A federal judge declared yesterday that Oklahoma’s law defining marriage as being between a man and a woman was unconstitutional.
“The Court holds that Oklahoma’s constitutional amendment limiting marriage to opposite-sex couples violates the Equal Protection Clause of the Fourteenth Amendment of the U.S. Constitution,” wrote U.S. District Court Judge Terence Kern.
“Yesterday’s decision from a federal district judge gets marriage and the Constitution wrong, and, if upheld on appeal, would force that state to act contrary to the meaning and purpose of marriage,” responds Ryan T. Anderson, William E. Simon Fellow at The Heritage Foundation. “The U.S. Constitution does not require redefining marriage.”

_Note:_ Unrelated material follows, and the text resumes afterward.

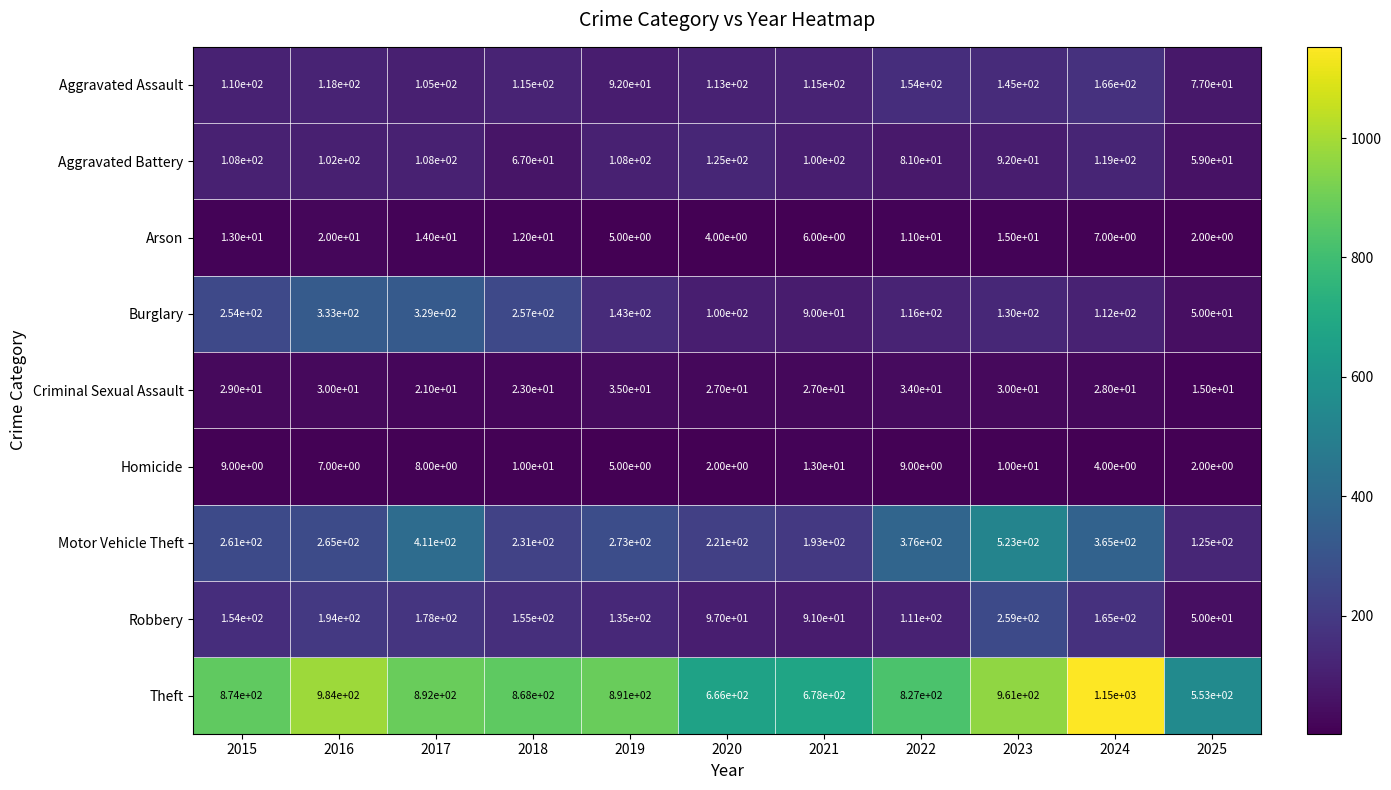

Which series has the largest total across all categories?

Theft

“Whatever one thinks about marriage, the courts shouldn’t be redefining it,” Anderson adds. “Americans should make marriage policy through the democratic process rather than allowing judges to dictate it to them through decisions that have no grounding in our Constitution.”
Anderson cited the Supreme Court’s decision last year on the federal Defense of Marriage Act, when the Court wrote that “the significance of state responsibilities for the definition and regulation of marriage dates to the Nation’s beginning; for ‘when the Constitution was adopted the common understanding was that the domestic relations of husband and wife and parent and child were matters reserved to the States.”
“The states remain free—and should continue to remain free—to define marriage as the union of one man and one woman,” he says.
Kern described Oklahoma’s marriage law, which defines marriage as being between a man and a woman, as “an arbitrary, irrational exclusion of just one class of Oklahoma citizens from a government benefit.” Anderson testified earlier this week before the Indiana House Judiciary Committee that the government’s rational basis for laws defining marriage as between a man and a woman was the need for children to have both a mother and a father.